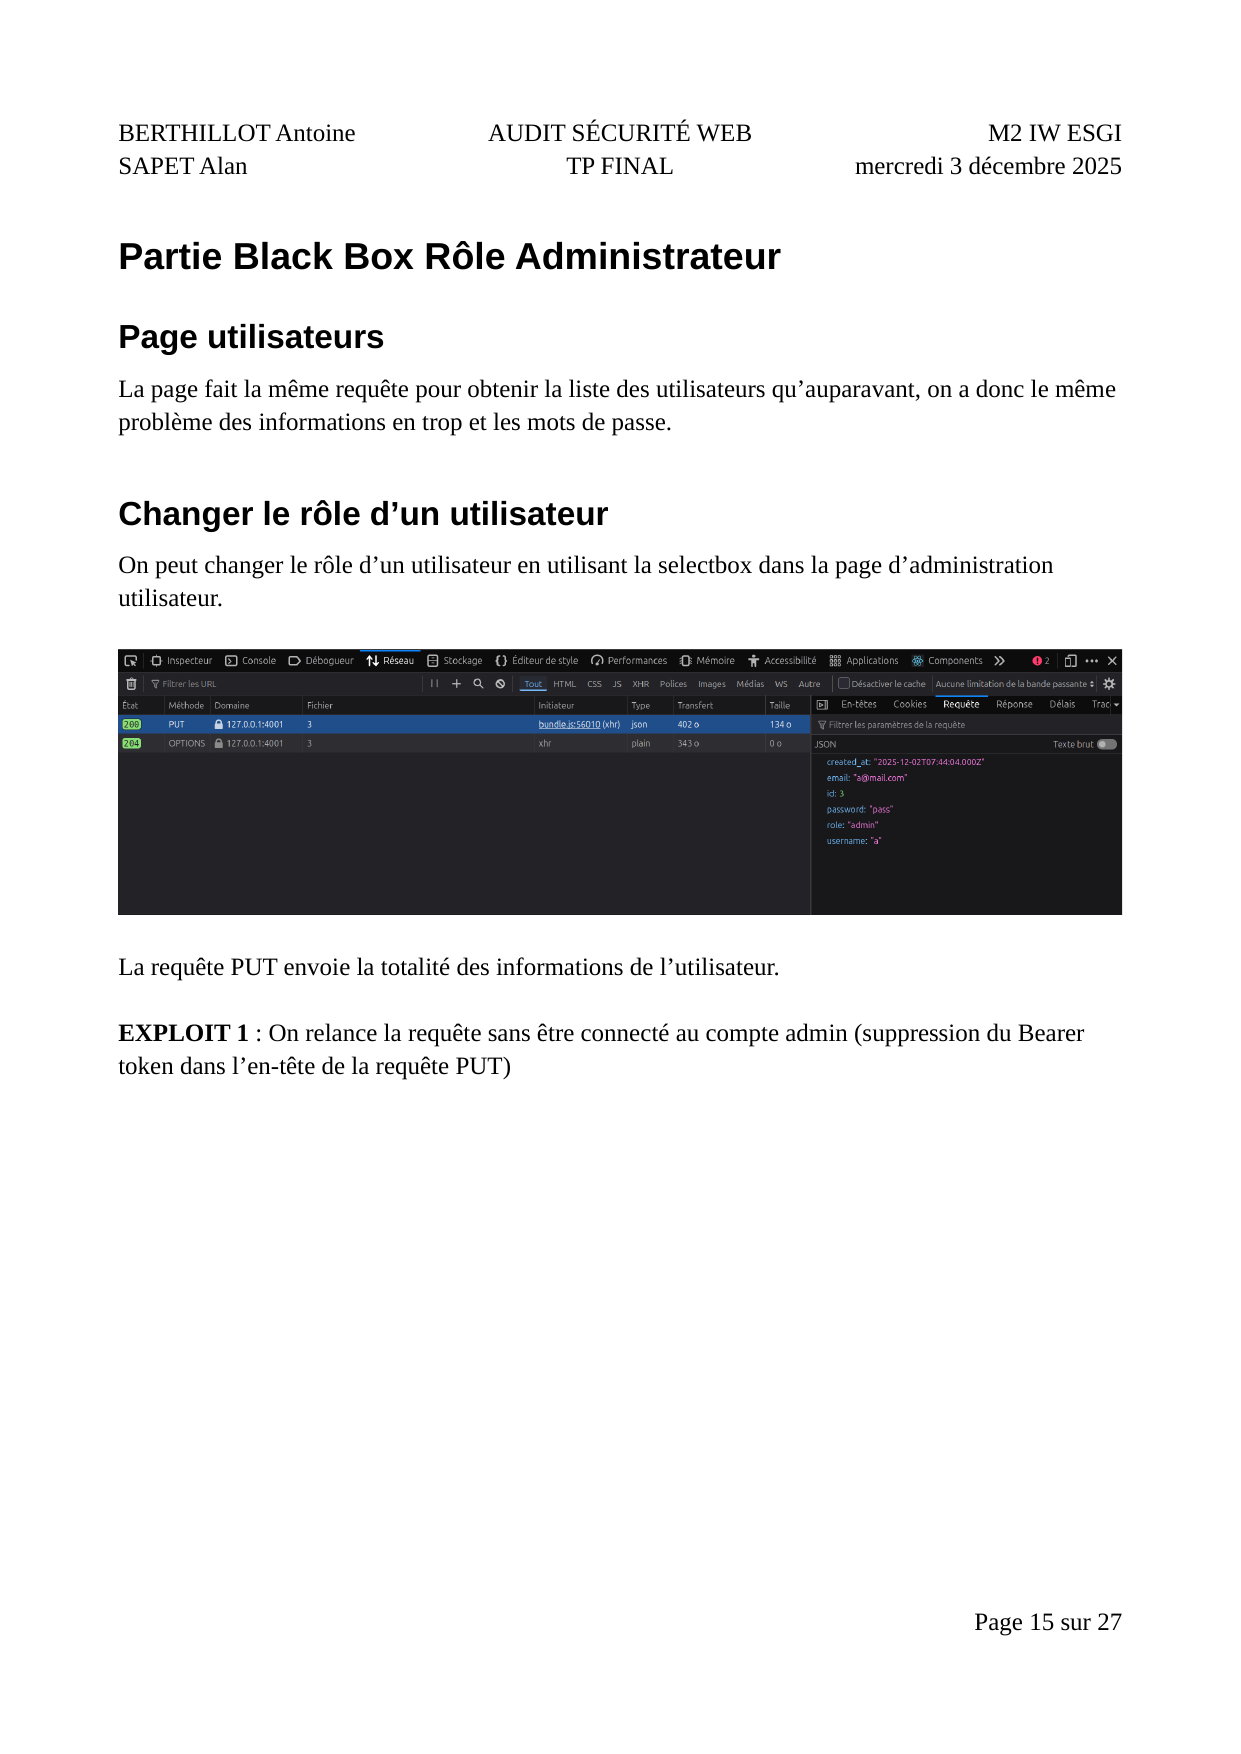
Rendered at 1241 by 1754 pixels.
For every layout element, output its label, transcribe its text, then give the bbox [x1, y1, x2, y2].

picture [118, 649, 1123, 915]
text EXPLOIT 1 : On relance la requête sans être connecté au compte admin (suppression du Bearer token dans l’en-tête de la requête PUT) [118, 1018, 1122, 1080]
text On peut changer le rôle d’un utilisateur en utilisant la selectbox dans la page d’administration utilisateur. [118, 551, 1122, 612]
text La requête PUT envoie la totalité des informations de l’utilisateur. [118, 952, 1122, 981]
subtitle Page utilisateurs [118, 317, 1122, 356]
subtitle Partie Black Box Rôle Administrateur [118, 234, 1122, 277]
subtitle Changer le rôle d’un utilisateur [118, 494, 1122, 532]
text La page fait la même requête pour obtenir la liste des utilisateurs qu’auparavant, on a donc le même problème des informations en trop et les mots de passe. [118, 374, 1122, 436]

Required work – Could you render the listing, from its start down to the line containing "text EXPLOIT 1", as a two-column CSV with the columns "instruction" and "output"? Use one row per request, put each field in quotes with line breaks replaced by spaces, and leave the pictures out.

Response to this exercise –
instruction,output
"Rendered at 1241 by 1754 pixels. For every layout element, output its label, transcribe its text, then give the bbox [x1, y1, x2, y2].","picture [118, 649, 1123, 915] text EXPLOIT 1 : On relance la requête sans être connecté au compte admin (suppression du Bearer token dans l’en-tête de la requête PUT) [118, 1018, 1122, 1080]"